_Work request:_
Every entry in the data is to be written out exactly; no picture belongs in the copy.

_Records supplied:_

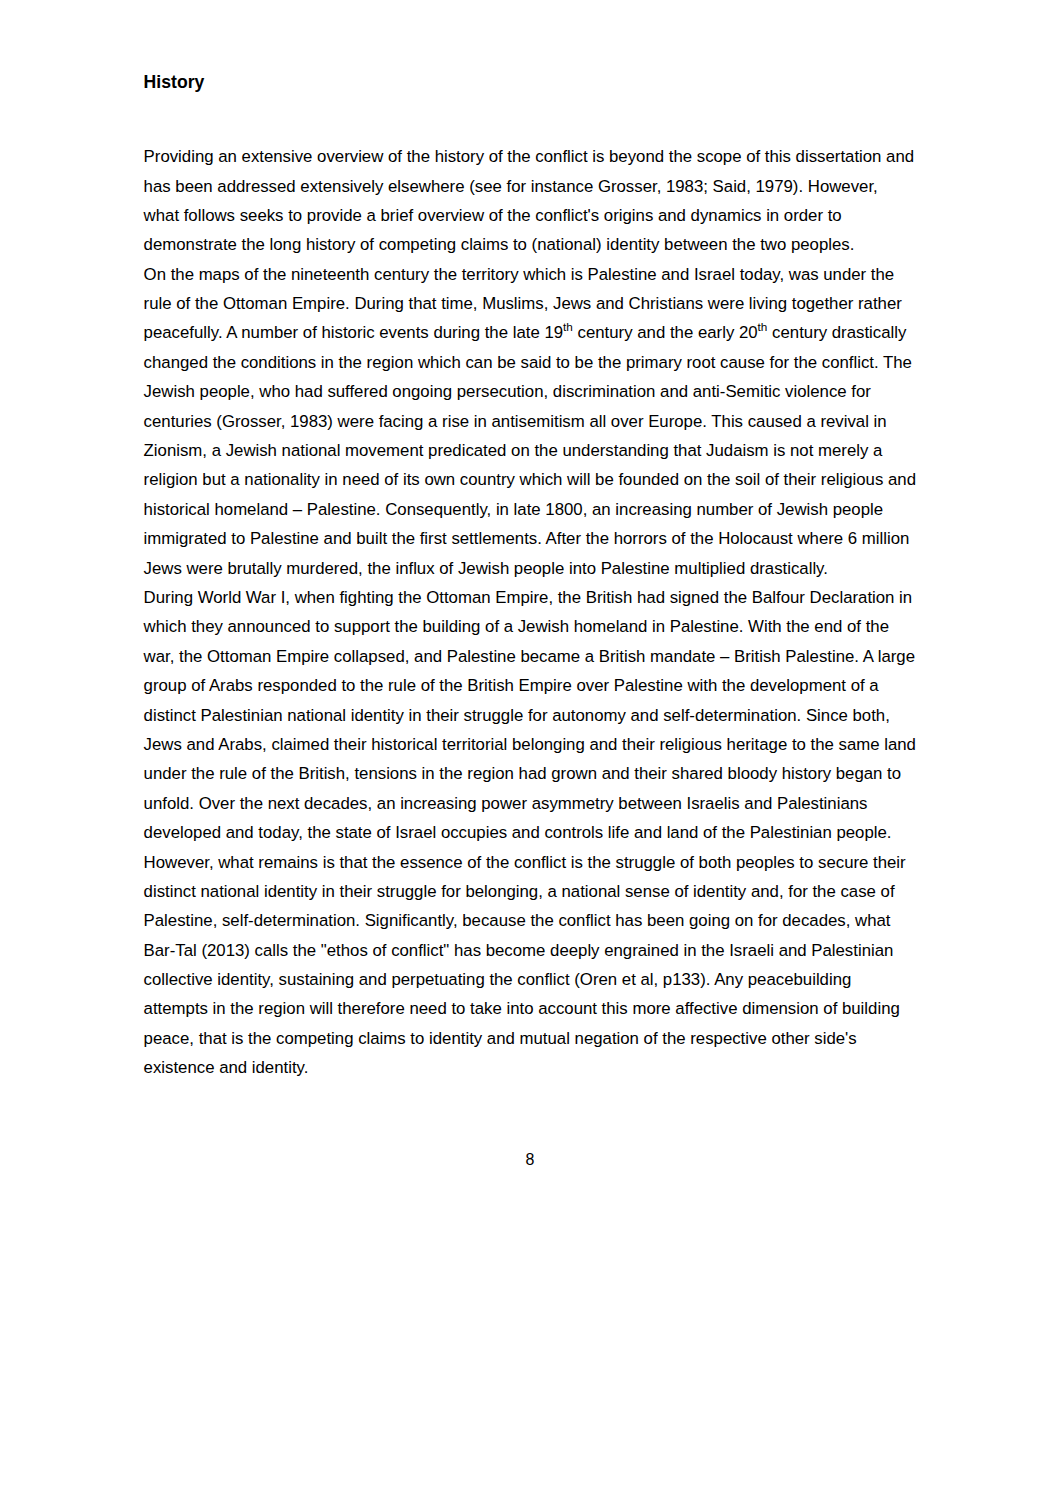History
Providing an extensive overview of the history of the conflict is beyond the scope of this dissertation and has been addressed extensively elsewhere (see for instance Grosser, 1983; Said, 1979). However, what follows seeks to provide a brief overview of the conflict's origins and dynamics in order to demonstrate the long history of competing claims to (national) identity between the two peoples.
On the maps of the nineteenth century the territory which is Palestine and Israel today, was under the rule of the Ottoman Empire. During that time, Muslims, Jews and Christians were living together rather peacefully. A number of historic events during the late 19th century and the early 20th century drastically changed the conditions in the region which can be said to be the primary root cause for the conflict. The Jewish people, who had suffered ongoing persecution, discrimination and anti-Semitic violence for centuries (Grosser, 1983) were facing a rise in antisemitism all over Europe. This caused a revival in Zionism, a Jewish national movement predicated on the understanding that Judaism is not merely a religion but a nationality in need of its own country which will be founded on the soil of their religious and historical homeland – Palestine. Consequently, in late 1800, an increasing number of Jewish people immigrated to Palestine and built the first settlements. After the horrors of the Holocaust where 6 million Jews were brutally murdered, the influx of Jewish people into Palestine multiplied drastically.
During World War I, when fighting the Ottoman Empire, the British had signed the Balfour Declaration in which they announced to support the building of a Jewish homeland in Palestine. With the end of the war, the Ottoman Empire collapsed, and Palestine became a British mandate – British Palestine. A large group of Arabs responded to the rule of the British Empire over Palestine with the development of a distinct Palestinian national identity in their struggle for autonomy and self-determination. Since both, Jews and Arabs, claimed their historical territorial belonging and their religious heritage to the same land under the rule of the British, tensions in the region had grown and their shared bloody history began to unfold. Over the next decades, an increasing power asymmetry between Israelis and Palestinians developed and today, the state of Israel occupies and controls life and land of the Palestinian people. However, what remains is that the essence of the conflict is the struggle of both peoples to secure their distinct national identity in their struggle for belonging, a national sense of identity and, for the case of Palestine, self-determination. Significantly, because the conflict has been going on for decades, what Bar-Tal (2013) calls the "ethos of conflict" has become deeply engrained in the Israeli and Palestinian collective identity, sustaining and perpetuating the conflict (Oren et al, p133). Any peacebuilding attempts in the region will therefore need to take into account this more affective dimension of building peace, that is the competing claims to identity and mutual negation of the respective other side's existence and identity.
8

_Response to this exercise:_
History
Providing an extensive overview of the history of the conflict is beyond the scope of this dissertation and has been addressed extensively elsewhere (see for instance Grosser, 1983; Said, 1979). However, what follows seeks to provide a brief overview of the conflict's origins and dynamics in order to demonstrate the long history of competing claims to (national) identity between the two peoples.
On the maps of the nineteenth century the territory which is Palestine and Israel today, was under the rule of the Ottoman Empire. During that time, Muslims, Jews and Christians were living together rather peacefully. A number of historic events during the late 19th century and the early 20th century drastically changed the conditions in the region which can be said to be the primary root cause for the conflict. The Jewish people, who had suffered ongoing persecution, discrimination and anti-Semitic violence for centuries (Grosser, 1983) were facing a rise in antisemitism all over Europe. This caused a revival in Zionism, a Jewish national movement predicated on the understanding that Judaism is not merely a religion but a nationality in need of its own country which will be founded on the soil of their religious and historical homeland – Palestine. Consequently, in late 1800, an increasing number of Jewish people immigrated to Palestine and built the first settlements. After the horrors of the Holocaust where 6 million Jews were brutally murdered, the influx of Jewish people into Palestine multiplied drastically.
During World War I, when fighting the Ottoman Empire, the British had signed the Balfour Declaration in which they announced to support the building of a Jewish homeland in Palestine. With the end of the war, the Ottoman Empire collapsed, and Palestine became a British mandate – British Palestine. A large group of Arabs responded to the rule of the British Empire over Palestine with the development of a distinct Palestinian national identity in their struggle for autonomy and self-determination. Since both, Jews and Arabs, claimed their historical territorial belonging and their religious heritage to the same land under the rule of the British, tensions in the region had grown and their shared bloody history began to unfold. Over the next decades, an increasing power asymmetry between Israelis and Palestinians developed and today, the state of Israel occupies and controls life and land of the Palestinian people. However, what remains is that the essence of the conflict is the struggle of both peoples to secure their distinct national identity in their struggle for belonging, a national sense of identity and, for the case of Palestine, self-determination. Significantly, because the conflict has been going on for decades, what Bar-Tal (2013) calls the "ethos of conflict" has become deeply engrained in the Israeli and Palestinian collective identity, sustaining and perpetuating the conflict (Oren et al, p133). Any peacebuilding attempts in the region will therefore need to take into account this more affective dimension of building peace, that is the competing claims to identity and mutual negation of the respective other side's existence and identity.
8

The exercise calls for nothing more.